Kita berharap untuk melakukan kajian lebih dalam dan melibatkan para ahli maritim dan lintas Kementrian, Lembaga, dan Asosiasi Logistik dan Forwarder Indonesia, serta Operator pelayaran jalur utama (Main Line Operator/MLO).
“Aceh butuh berapa kontainer dalam satu bulan, sedangkan negara kita kekurangan kontainer.

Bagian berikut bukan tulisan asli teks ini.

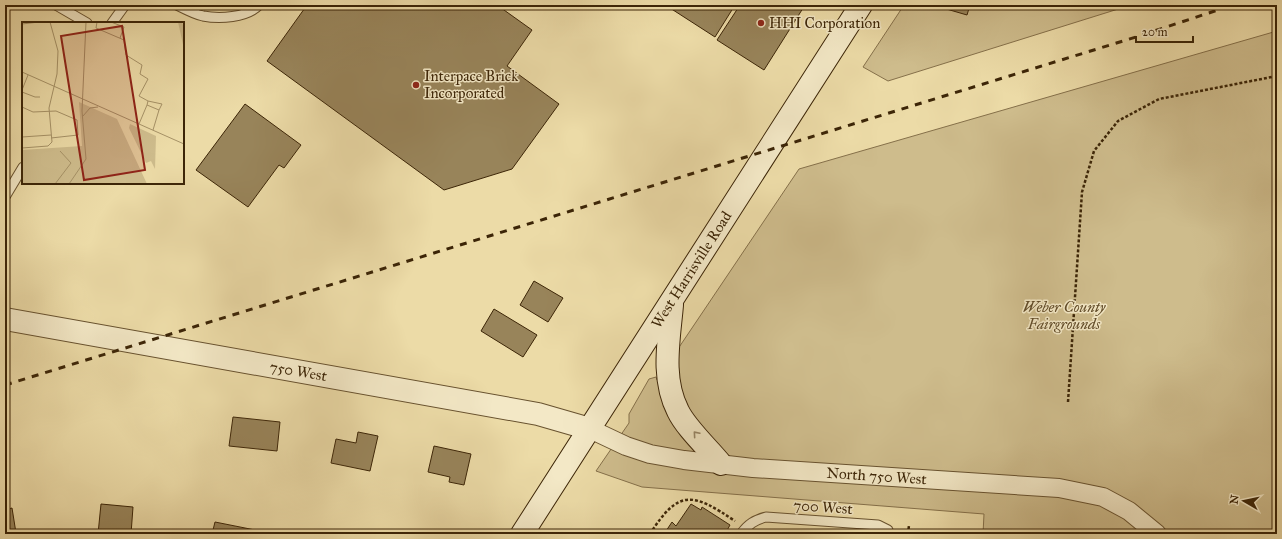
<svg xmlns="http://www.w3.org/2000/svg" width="1282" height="539" font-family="'IM FELL Great Primer',serif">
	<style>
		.green { fill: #cebc8c; stroke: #85704a }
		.building { fill: #98845a; stroke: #3c2507 }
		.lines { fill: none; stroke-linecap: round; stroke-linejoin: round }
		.service-casing { stroke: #68522f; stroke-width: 11 }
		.minor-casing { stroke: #68522f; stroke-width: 20 }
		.tertiary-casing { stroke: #68522f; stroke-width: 24 }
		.secondary-casing { stroke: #3c2507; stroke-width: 24 }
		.path { stroke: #3c2507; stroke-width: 2.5; stroke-dasharray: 3 2; stroke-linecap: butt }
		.service { stroke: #f3e8c6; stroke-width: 9 }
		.minor { stroke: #f3e8c6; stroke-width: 18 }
		.tertiary { stroke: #f3e8c6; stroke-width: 22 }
		.secondary { stroke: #f3e8c6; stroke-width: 22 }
		.rail { stroke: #3c2507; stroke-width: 3; stroke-dasharray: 7 7; stroke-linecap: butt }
		.oneway { stroke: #988666 }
		.poi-dot { fill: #8f2418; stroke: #f3e8c6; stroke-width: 1.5 }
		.labels { text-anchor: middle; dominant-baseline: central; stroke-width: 3; stroke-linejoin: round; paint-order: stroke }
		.poi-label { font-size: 15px; fill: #3c2507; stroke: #f3e8c6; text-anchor: start }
		.street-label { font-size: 15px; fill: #3c2507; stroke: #f3e8c6 }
		.park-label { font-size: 15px; font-style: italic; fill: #604b28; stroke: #f3e8c6 }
		.inset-road { fill: none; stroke: #a69267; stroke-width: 1 }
		.view { fill: #8f2418; fill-opacity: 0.15; stroke: #8f2418; stroke-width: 2 }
		.inset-edge { fill: none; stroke: #3c2507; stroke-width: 2 }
	</style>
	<rect width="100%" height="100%" fill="#ecdba7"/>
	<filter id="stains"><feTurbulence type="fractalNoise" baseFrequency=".005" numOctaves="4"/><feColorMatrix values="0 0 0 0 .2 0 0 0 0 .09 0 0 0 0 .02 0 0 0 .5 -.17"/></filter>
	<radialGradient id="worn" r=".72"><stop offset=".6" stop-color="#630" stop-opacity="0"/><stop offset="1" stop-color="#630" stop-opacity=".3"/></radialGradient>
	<g class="green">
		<path d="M904 5H1131L888 81 863 67Z"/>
		<path d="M1277 31V534H983L984 514 642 487 596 471 629 423V414L649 379 656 377 657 380 799 169Z"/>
	</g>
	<g class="building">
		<path d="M307 5H497L532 30 507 66 559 104 512 169 444 190 267 61Z"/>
		<path d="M672 5H735L715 37 670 8Z"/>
		<path d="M740 5H805L764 70 717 40Z"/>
		<path d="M944 5H970L967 15 943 8Z"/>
		<path d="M245 104 301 145 284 168 279 165 248 207 196 170Z"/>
		<path d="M534 281 563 298 548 322 520 305Z"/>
		<path d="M494 309 537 335 523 357 481 331Z"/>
		<path d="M233 417 280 422 277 451 229 446Z"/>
		<path d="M358 432 378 436 370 471 331 463 336 439 356 443Z"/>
		<path d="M434 446 471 454 464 485 449 482 450 477 428 472Z"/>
		<path d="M101 504 133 507 131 534H98Z"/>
		<path d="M691 504 701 510 702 507 730 525 725 534H664L672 522 676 526Z"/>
		<path d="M12 508 16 533 5 534V510Z"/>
		<path d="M215 522 265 532V534H212Z"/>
	</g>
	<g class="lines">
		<g class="service-casing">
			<g id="service">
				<path d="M56 5 87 23"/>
				<path d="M177 5C185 9 194 14 203 16 219 19 247 18 259 5"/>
				<path d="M112 23 125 5"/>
				<path d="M5 197 23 167"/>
				<path d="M741 534C748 524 755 520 766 517L878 525 888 530 889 534"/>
			</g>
		</g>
		<g class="minor-casing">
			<g id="minor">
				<path id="s1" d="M590 429 626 446 650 454 684 460 753 468 1059 488 1103 497 1129 511 1157 534"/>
			</g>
		</g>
		<g class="tertiary-casing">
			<g id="tertiary">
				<path id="s2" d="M5 319 538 414 590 429"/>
			</g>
		</g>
		<g class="secondary-casing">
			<g id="secondary">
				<path d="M672 305C669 340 661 378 678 411 686 428 709 449 721 464"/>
				<path id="s3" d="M522 534 861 5"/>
			</g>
		</g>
		<g class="path">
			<path d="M1068 402 1082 192 1094 151 1118 121 1159 99 1277 76"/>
			<path d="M650 534C679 488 693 493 735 521"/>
			<path d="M908 534 909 525"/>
		</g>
		<use href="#service" class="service"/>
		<use href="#minor" class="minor"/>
		<use href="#tertiary" class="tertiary"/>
		<use href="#secondary" class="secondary"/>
		<path class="rail" d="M5 385 1136 37 1233 5"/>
	</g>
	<defs><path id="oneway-chevron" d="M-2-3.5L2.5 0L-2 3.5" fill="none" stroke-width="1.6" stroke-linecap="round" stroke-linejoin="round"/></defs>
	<use class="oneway" href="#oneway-chevron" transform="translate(696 434) rotate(-131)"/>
	<g class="poi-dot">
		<circle cx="761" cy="23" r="4"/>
		<circle cx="416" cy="85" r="4"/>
	</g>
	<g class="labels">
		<g class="poi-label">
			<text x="769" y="23">HHI Corporation</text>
			<text x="424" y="76">Interpace Brick<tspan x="424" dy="17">Incorporated</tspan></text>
		</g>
		<g class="street-label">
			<text stroke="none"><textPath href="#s3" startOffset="314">West Harrisville Road</textPath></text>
			<text stroke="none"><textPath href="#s2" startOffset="298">750 West</textPath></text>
			<text stroke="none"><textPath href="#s1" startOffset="293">North 750 West</textPath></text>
			<text transform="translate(823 507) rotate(4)">700 West</text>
		</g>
		<g class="park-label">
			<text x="1064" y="307">Weber County<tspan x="1064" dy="17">Fairgrounds</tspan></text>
		</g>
	</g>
	<g transform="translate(22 22)">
		<rect width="162" height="162" fill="#ecdba7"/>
		<path d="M156 0H160L162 6V27ZM57 80 95 97 125 162H0V128L60 124ZM108 102 134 114 133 147 129 139 124 141 107 106Z" fill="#cebc8c"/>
		<path class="inset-road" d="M75 0 74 6 102 18 104 33 120 43 118 52 126 57 117 74 126 79 125 83M89 0 102 5 98 16M0 2 17 0M0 50 162 122M0 68 6 53M0 70 13 75H18M126 79 140 82 137 88M0 85 11 90 34 89 55 98 56 113 29 116M61 94 68 86 76 85M117 102 125 83 137 88 131 108M0 115 29 113M0 126 26 124 30 120 27 86 35 52 36 29 28 0M33 162 49 141 38 129M47 162 64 137 60 89 64 0"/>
		<path class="view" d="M100 4 123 148 62 158 39 14Z"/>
		<rect width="162" height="162" class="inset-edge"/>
	</g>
	<rect width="1282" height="539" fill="none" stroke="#ecdba7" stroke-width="20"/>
	<rect x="6" y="6" width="1270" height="527" fill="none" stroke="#3c2507" stroke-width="2"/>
	<rect x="10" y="10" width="1262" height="519" fill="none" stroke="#3c2507"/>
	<g transform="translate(1244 501) rotate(279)" stroke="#f3e8c6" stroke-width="3" paint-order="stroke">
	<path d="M0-3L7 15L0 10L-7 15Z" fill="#3c2507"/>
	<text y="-6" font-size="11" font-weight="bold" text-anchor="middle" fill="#3c2507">N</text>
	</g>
	<path d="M1136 36v6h57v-6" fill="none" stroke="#3c2507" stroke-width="2"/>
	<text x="1142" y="36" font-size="12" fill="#3c2507" stroke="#f3e8c6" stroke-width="3" paint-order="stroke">20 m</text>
	<rect width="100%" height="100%" filter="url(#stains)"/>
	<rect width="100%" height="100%" fill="url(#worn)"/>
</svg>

Maka dari itu, tidak perlu kita terburu-buru, kecuali kita mau ekspor dengan kapal kayu (Boat) dengan isi komoditasnya adalah kelapa, pinang, dan lain sebagainya,” lanjut Farid.

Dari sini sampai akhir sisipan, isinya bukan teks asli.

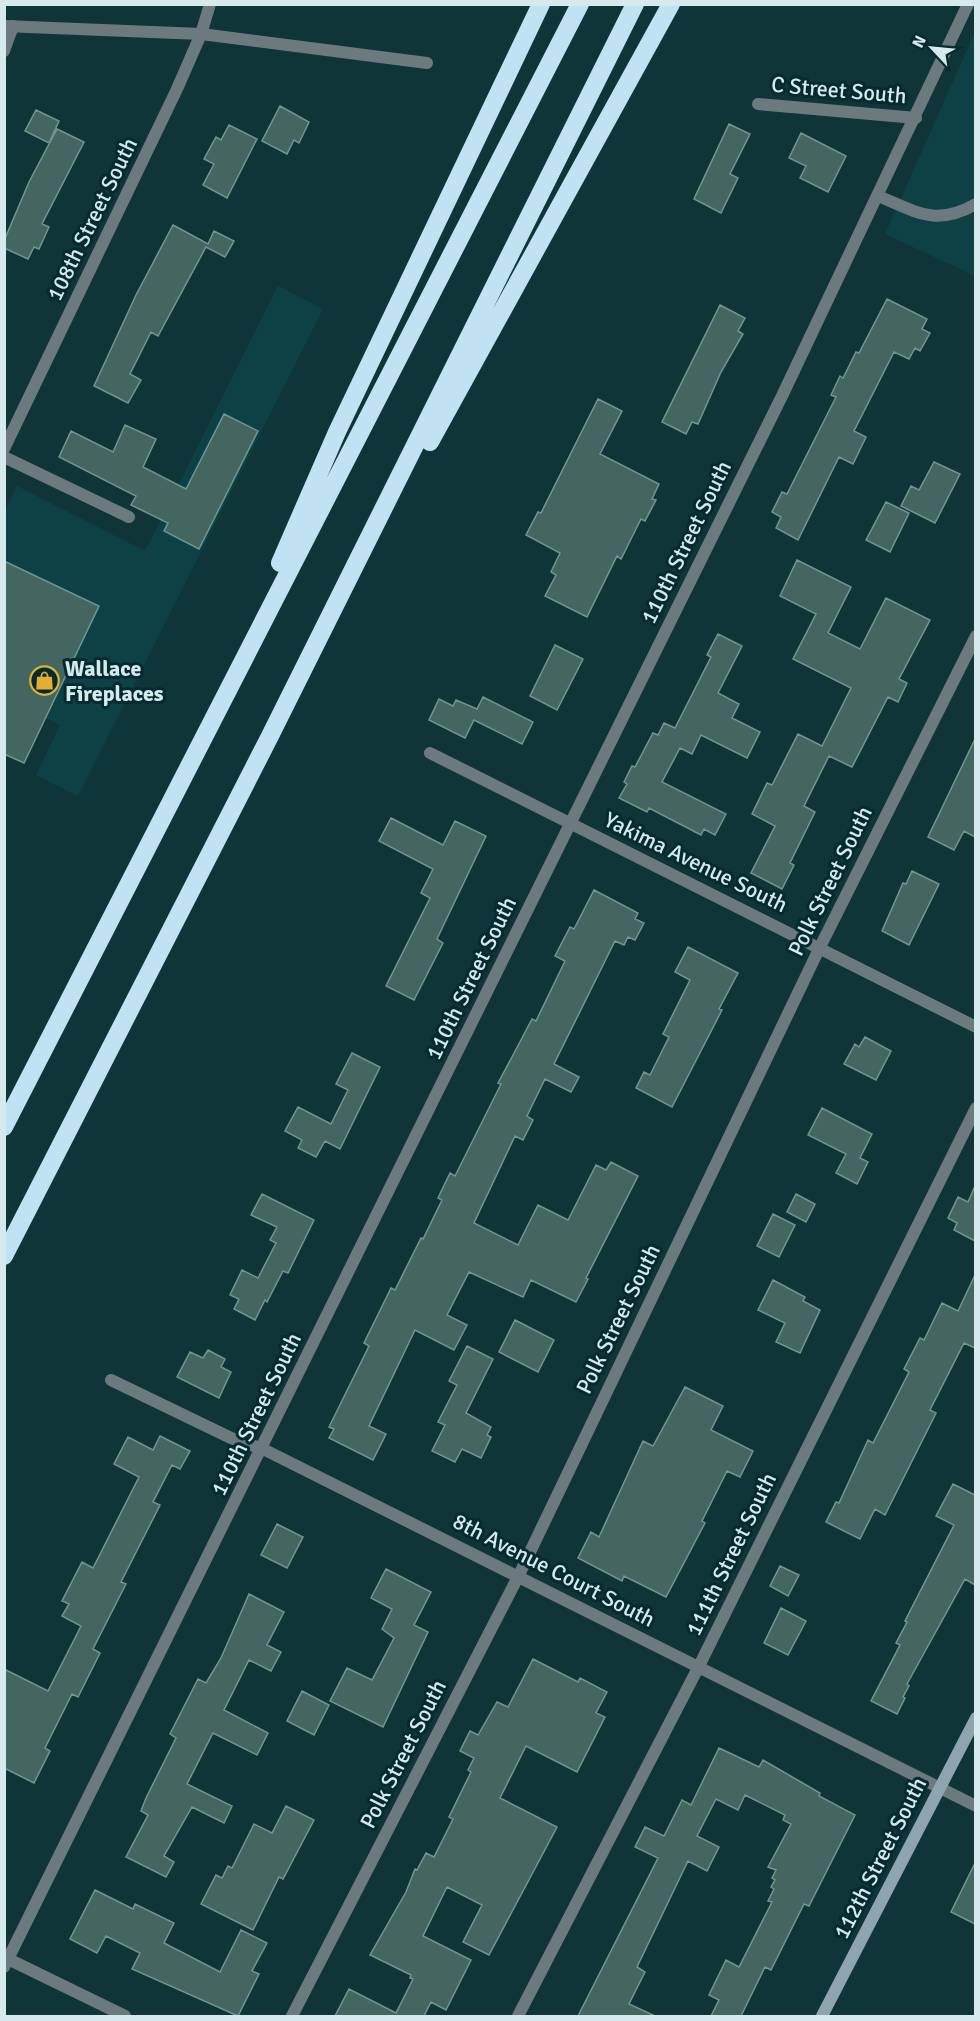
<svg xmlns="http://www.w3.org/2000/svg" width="980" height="2021" font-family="Signika,sans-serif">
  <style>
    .built { fill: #0d4146 }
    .building { fill: #436760; stroke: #71968f; stroke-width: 1.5 }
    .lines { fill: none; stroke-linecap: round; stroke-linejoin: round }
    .service { stroke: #6c7a80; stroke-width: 12 }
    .minor { stroke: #6c7a80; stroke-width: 12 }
    .tertiary { stroke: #6c7a80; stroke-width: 12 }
    .secondary { stroke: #8ea4ae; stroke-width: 12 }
    .motorway { stroke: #c0e2f2; stroke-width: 18 }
    .labels { text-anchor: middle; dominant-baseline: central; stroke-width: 6; stroke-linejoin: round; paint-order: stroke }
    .street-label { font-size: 22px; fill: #d6eaed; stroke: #042b2f }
    .poi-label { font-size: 22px; font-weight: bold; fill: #d6eaed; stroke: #042b2f; text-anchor: start }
  </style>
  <rect width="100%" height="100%" fill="#103539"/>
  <path class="built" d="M975,32V276L885,234Z
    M278,286L323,309L78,796L36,775L60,725L5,697L4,512L17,486L145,551Z"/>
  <path class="building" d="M280,106L309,122L299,143L294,140L287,154L262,141Z
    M36,110L59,121L49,143L25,131Z
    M729,124L750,134L730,174L738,178L721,213L694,199Z
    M229,125L257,139L227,198L203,185L214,164L204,159L216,137L221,140Z
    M57,129L84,142L42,224L49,227L39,249L34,247L28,259L4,248V241L29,182Z
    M801,133L846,156L828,192L800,178L806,166L789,158Z
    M173,225L208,244L214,231L234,241L225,257L206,247L158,336L151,332L130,374L141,380L128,403L94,386L136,295Z
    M887,299L927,319L922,329L930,333L920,351L915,348L909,359L894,352L854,431L866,437L853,464L839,457L798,540L776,528L781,517L772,512L782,492L787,494L836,397L831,395L840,376L843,378L856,352L859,353Z
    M720,305L745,318L738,331L743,334L721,372L698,424L692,422L686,434L662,422Z
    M598,399L622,411L600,454L659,484L652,499L656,500L645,521L641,519L621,559L617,556L587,617L545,596L556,575L551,572L560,553L526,535L538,512L541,513Z
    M224,414L258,431L199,549L164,531L168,523L131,505L136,496L59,457L71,431L113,452L125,425L156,439L143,467L186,489Z
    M934,462L960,474L935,523L901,506L911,486L919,490Z
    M886,502L909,513L890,552L866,540Z
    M797,560L851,587L828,633L860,649L886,598L930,620L899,679L907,683L898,702L888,697L852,767L829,756L804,806L815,812L790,863L794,865L782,889L751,873L775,826L752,814L767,783L772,785L798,734L822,746L851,688L793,659L816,614L780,596Z
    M4,561L99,606L24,763L4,754Z
    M718,634L742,646L718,693L739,704L732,718L760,732L747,758L701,735L692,754L680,748L662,782L726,814L715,835L704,829L701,835L649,808L647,812L619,798L627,784L624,782L632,766L635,767L653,733L658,735L664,723L675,728L711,657L707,655Z
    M555,645L583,659L557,710L530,696Z
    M483,697L533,722L522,744L474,720L465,738L429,720L439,699L453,706L456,700L477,709Z
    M975,739V837L964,831L954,850L928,837Z
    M391,818L443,845L455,821L486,836L437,939L443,943L414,1000L386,986L430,898L421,893L433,869L379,841Z
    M912,871L939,884L909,945L882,931L903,883L906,884Z
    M594,890L638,913L635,919L644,923L635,940L628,937L624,945L615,941L554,1064L579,1077L571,1092L545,1079L527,1116L533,1120L523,1140L515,1136L474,1223L518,1245L538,1205L568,1220L596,1165L606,1170L611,1162L638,1176L586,1278L588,1279L576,1302L531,1280L523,1297L469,1272L447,1315L467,1325L454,1350L415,1330L369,1426L386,1434L373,1460L329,1438L334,1429L329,1427L369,1346L364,1343L391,1288L395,1290L421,1238L423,1239L442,1200L438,1198L450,1173L455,1176L501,1084L498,1083L513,1055L532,1019L536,1021L565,961L555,956L570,927L574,929Z
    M688,947L738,973L719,1009L722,1010L672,1107L636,1088L644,1072L650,1075L669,1037L663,1034L690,980L675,972Z
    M865,1037L891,1051L876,1080L844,1064L855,1044L859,1047Z
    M352,1053L380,1067L340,1149L325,1141L316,1157L298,1148L302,1140L285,1131L298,1107L331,1124L348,1090L336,1084Z
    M822,1108L872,1134L860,1158L868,1162L857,1184L836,1173L846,1154L808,1135Z
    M975,1186V1241L954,1230L957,1223L948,1218L958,1197L968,1202Z
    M262,1194L314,1220L288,1273L283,1271L267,1302L265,1300L255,1320L234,1309L239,1299L230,1295L242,1270L258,1278L276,1243L270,1240L277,1227L251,1215Z
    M796,1194L815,1204L806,1222L787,1212Z
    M773,1214L795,1225L779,1257L757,1246Z
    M975,1275V1348L964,1343L930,1410L936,1413L885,1515L875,1509L860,1539L826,1522L836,1502L839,1503L868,1440L873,1443L909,1372L904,1369L920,1338L924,1340L942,1303L958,1311Z
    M773,1280L805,1297L803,1301L820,1310L800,1353L776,1342L785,1323L758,1310Z
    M515,1320L554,1340L538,1372L499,1352Z
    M467,1346L493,1359L466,1413L491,1427L487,1435L491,1437L481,1458L462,1449L455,1462L432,1451L445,1425L438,1422L457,1385L449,1381Z
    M208,1350L225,1359L221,1367L231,1372L219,1398L177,1377L190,1352L203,1358Z
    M685,1387L723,1406L711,1430L753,1451L740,1477L727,1471L702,1521L705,1523L666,1597L624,1576L622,1581L578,1558L591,1532L599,1537L643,1441L653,1446Z
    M160,1436L190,1451L180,1469L172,1465L153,1502L160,1505L121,1582L126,1584L93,1649L100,1653L78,1697L72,1694L45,1748L50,1751L34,1783L4,1768V1669L48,1691L81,1626L62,1616L69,1604L62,1601L82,1562L93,1568L139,1477L114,1464L128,1437L153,1450Z
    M953,1484L975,1495V1585L965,1579L907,1684L909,1686L903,1697L905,1698L897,1714L871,1701L900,1645L896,1643L907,1622L905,1621L954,1525L936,1516Z
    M277,1524L303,1537L287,1568L261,1555Z
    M780,1566L799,1575L788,1596L770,1586Z
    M386,1569L431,1592L414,1625L428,1632L383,1727L330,1701L347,1668L372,1680L394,1638L382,1629L392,1609L371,1598Z
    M249,1594L284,1612L267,1645L281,1652L271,1671L249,1660L224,1710L268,1733L257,1755L213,1733L187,1784L232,1806L224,1823L192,1807L164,1856L174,1862L166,1877L126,1857L148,1815L141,1811L146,1798L176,1738L170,1734L198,1679L206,1683L221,1658Z
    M781,1608L806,1621L788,1655L764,1643Z
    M533,1659L578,1682L580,1678L607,1692L596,1713L605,1717L577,1772L526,1746L500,1798L557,1827L489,1955L463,1942L482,1905L447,1887L423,1936L471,1960L446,2010L431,2002L424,2016H335L349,1989L396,2013L413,1979L410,1978L411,1975L370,1955L406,1892L415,1869L417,1870L426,1853L434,1857L453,1819L449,1817L471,1772L468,1770L474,1758L460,1751L470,1731L478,1735L497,1702L508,1707Z
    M302,1691L329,1705L314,1735L287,1721Z
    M719,1748L759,1767L763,1760L820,1793L819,1796L855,1815L809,1906L804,1904L771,1970L765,1967L741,2016H711L719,2000L709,1995L726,1960L739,1967L772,1902L768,1901L774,1889L771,1887L775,1880L772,1878L776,1870L768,1867L791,1824L783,1820L785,1815L745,1795L738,1810L716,1799L697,1836L719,1847L707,1871L688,1861L637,1967L645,1972L629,2004L655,2016H578L658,1858L635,1847L645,1827L664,1836L682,1800L691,1805Z
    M286,1806L314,1820L283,1879L279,1877L253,1930L201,1904L216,1875L222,1878L228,1866L232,1868L254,1824L272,1833Z
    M975,1863V1924L951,1912Z
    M95,1890L133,1909L135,1904L174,1923L164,1943L220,1972L241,1930L267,1943L252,1971L259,1974L238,2016L132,1969L140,1953L106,1936L97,1953L70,1939Z"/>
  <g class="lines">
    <path class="service" d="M4,51L13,26
      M758,104L916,118
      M878,196C917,212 935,227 976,204
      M4,457L129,517
      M111,1380L231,1438L263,1449"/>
    <path class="minor" d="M4,26L201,34L427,63
      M430,753L976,1027
      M263,1449L976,1806
      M4,1957L125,2016
      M4,1967L782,396L968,4
      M292,2016L519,1575L820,947L976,636
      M518,2016L699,1666L976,1108"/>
    <path class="tertiary" d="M4,449L177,89L201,34L210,4"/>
    <path class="secondary" d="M822,2016L976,1718"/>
    <path class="motorway" d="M430,442L671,4
      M280,563L337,432L541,4
      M4,1127L580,4
      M4,1256L270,736L635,4"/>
  </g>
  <defs>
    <symbol id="shop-ring" viewBox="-11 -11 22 22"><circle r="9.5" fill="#042b2f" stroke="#e2af34" stroke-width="1.5"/><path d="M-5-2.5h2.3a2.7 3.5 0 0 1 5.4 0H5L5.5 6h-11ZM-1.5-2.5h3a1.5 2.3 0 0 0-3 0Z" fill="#e2af34"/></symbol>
  </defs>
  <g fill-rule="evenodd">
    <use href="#shop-ring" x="28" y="664" width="33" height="33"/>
  </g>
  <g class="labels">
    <g class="street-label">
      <text transform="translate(839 90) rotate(5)">C Street South</text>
      <text transform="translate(92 219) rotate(-64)">108th Street South</text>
      <text transform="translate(686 542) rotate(-64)">110th Street South</text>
      <text transform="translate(696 862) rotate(26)">Yakima Avenue South</text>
      <text transform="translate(830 881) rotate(-64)">Polk Street South</text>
      <text transform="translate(471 978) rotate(-64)">110th Street South</text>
      <text transform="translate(618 1319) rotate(-64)">Polk Street South</text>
      <text transform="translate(256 1414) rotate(-64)">110th Street South</text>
      <text transform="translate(731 1554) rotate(-64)">111th Street South</text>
      <text transform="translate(554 1570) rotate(27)">8th Avenue Court South</text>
      <text transform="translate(403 1754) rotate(-63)">Polk Street South</text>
      <text transform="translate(880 1858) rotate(-63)">112th Street South</text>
    </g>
    <g class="poi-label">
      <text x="65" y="668">Wallace<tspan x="65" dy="25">Fireplaces</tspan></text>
    </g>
  </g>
  <rect width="980" height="2021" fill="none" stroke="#d6eaed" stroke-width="12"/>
  <g transform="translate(932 48) rotate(296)" stroke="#042b2f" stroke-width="4.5" paint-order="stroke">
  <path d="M0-4.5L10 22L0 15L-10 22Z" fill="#d6eaed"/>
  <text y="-9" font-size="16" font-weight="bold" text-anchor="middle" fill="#d6eaed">N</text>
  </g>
</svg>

Tahun 2021 saja, seharusnya Indonesia membutuhkan 1.000 Kontainer dalam seminggu, lantas berapa kontainer yang di butuhkan oleh provinsi Aceh dalam 1 bulan.
Saat ini, kegiatan ekspor juga sudah mudah, tidak harus melalui tol laut, dengan maskapai juga bisa, meski kapasitas barang tidak sebanyak mengunakan kontainer.
“Mari kita fokus untuk hal kecil yang dapat menjadi langkah bagi kita bersama dalam merumuskan kegiatan ekspor di provinsi Aceh yang di kemas dalam Qanun demi terarahnya suatu keputusan bersama yang membangkitkan perekonomian provinsi Aceh,” pintanya.
Masih banyak kajian lainnya yang harus di bahas dan di tuntaskan terutama Terkait biaya pengiriman, kecuali hal tersebut di bebankan oleh dana Otsus Aceh.
Di luar fasilitas milik non-Pelindo , terminal peti kemas kelolaan Pelindo itu (sekitar 15 terminal) kini berada di bawah manajemen SPTP. Pascamerger jumlah menjadi 27 terminal dengan tambahan TPK Belawan, TPK Perawang, TPK Semarang, TPK Nilam (Surabaya), TPK Banjarmasin. Selanjutnya TPK Tarakan, TPK Pantoloan, TPK Bitung, TPK Kendari, Makassar New Port, TPK Makassar, TPK Kupang, TPK Ambon, TPK Sorong dan TPK Jayapura.
Melihat terminal peti kemas sebanyak itu, jelas denyut bisnis sektor ini akan makin kencang. Serta bagaimana dengan provinsi Aceh, tutupnya.